1) The “Poop Cruise” Carnival Triumph
Triumph is owned by Carnival Cruises, which is also the owner of the previously mentioned Costa Concordia. It also owns Costa Allegra; another cruise-liner that happened to have a fire breakout in the engine room, in February 2012. Carnival no longer has a valid reputation when it comes to safety on ships. Just shortly after the Costa Allegra incident in Italy, Carnival Triumph had one of the biggest blunders in history, in regards to one of their signature cruise ships.
In January 2012, the operators of Carnival Triumph apparently knew about problems with the engine, and knew that only four out of six generators were working appropriately. In February 2012, the operators of Carnival Triumph decided to set sail nonetheless; fully aware of the problems that might arise while passengers were aboard the ship. According to reports, a fire started from a generator that was well beyond the time for maintenance; it should have been sustained a year prior to the cruise, but was not. Leaky fuel lines also were an issue, which also drove the fire, causing a power outage for over three days in extremely hot weather.

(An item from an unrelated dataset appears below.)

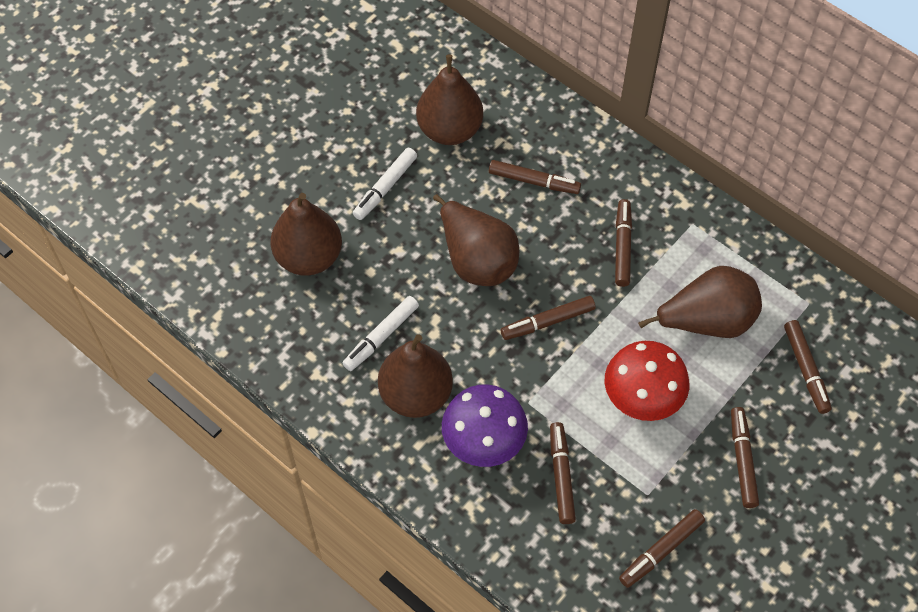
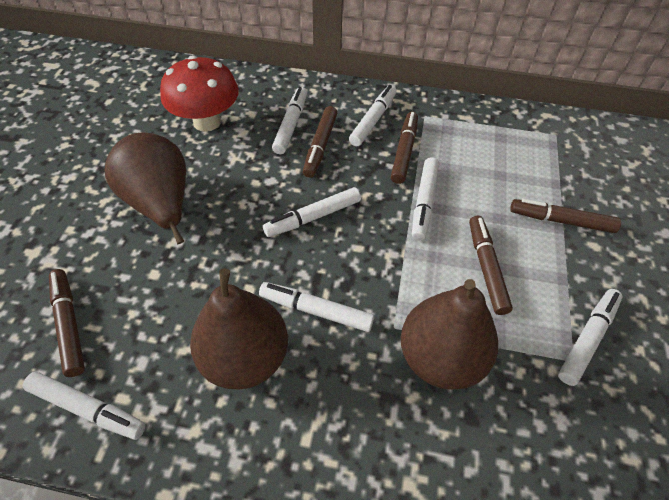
brown marker: 7 -> 5
brown pear: 5 -> 3
purple mushroom: 1 -> 0
white marker: 2 -> 7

Cruise passengers aboard Carnival Triumph were without air conditioning, water and electricity for thirty-six hours. Food was also scarce after the first day, since most people did not think it would last due to the lack of electricity, and they were right. With no electricity, there were no refrigerators or freezers to keep the food cold, and there was nothing to cook them with. Normally on a cruise ship, there are generators for when the power goes out, but since the generators were not working, there was no backup plan for the primary backup. People were sleeping on the very top deck, since the rooms were so incredibly hot. The rooms on the inside bottom floors did not have windows to open or to let in sunlight, and most of the rooms that did have windows, did not open to let in air. Passengers no longer had water to flush toilets, so they were instructed to release their bowels in specific bags that were left lying around the entire ship. Eventually, the Carnival Triumph started being referred to as “the poop cruise.”